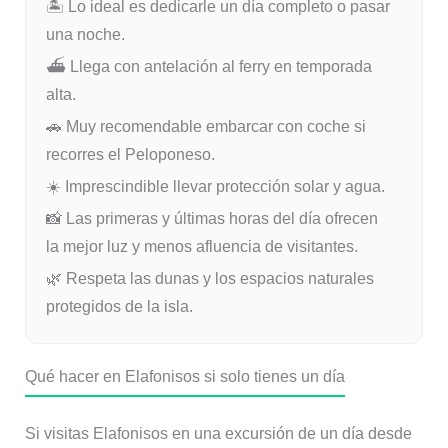
🏝 Lo ideal es dedicarle un día completo o pasar
una noche.
⛴ Llega con antelación al ferry en temporada
alta.
🚗 Muy recomendable embarcar con coche si
recorres el Peloponeso.
☀️ Imprescindible llevar protección solar y agua.
📸 Las primeras y últimas horas del día ofrecen
la mejor luz y menos afluencia de visitantes.
🌿 Respeta las dunas y los espacios naturales
protegidos de la isla.
Qué hacer en Elafonisos si solo tienes un día
Si visitas Elafonisos en una excursión de un día desde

· · · · · · ·

**WHAT TO PRODUCE**
Print nothing except the lines from the line containing "protegidos de la isla." to the end of the listing, exactly as written.

**WRITTEN SOLUTION**
protegidos de la isla.
Qué hacer en Elafonisos si solo tienes un día
Si visitas Elafonisos en una excursión de un día desde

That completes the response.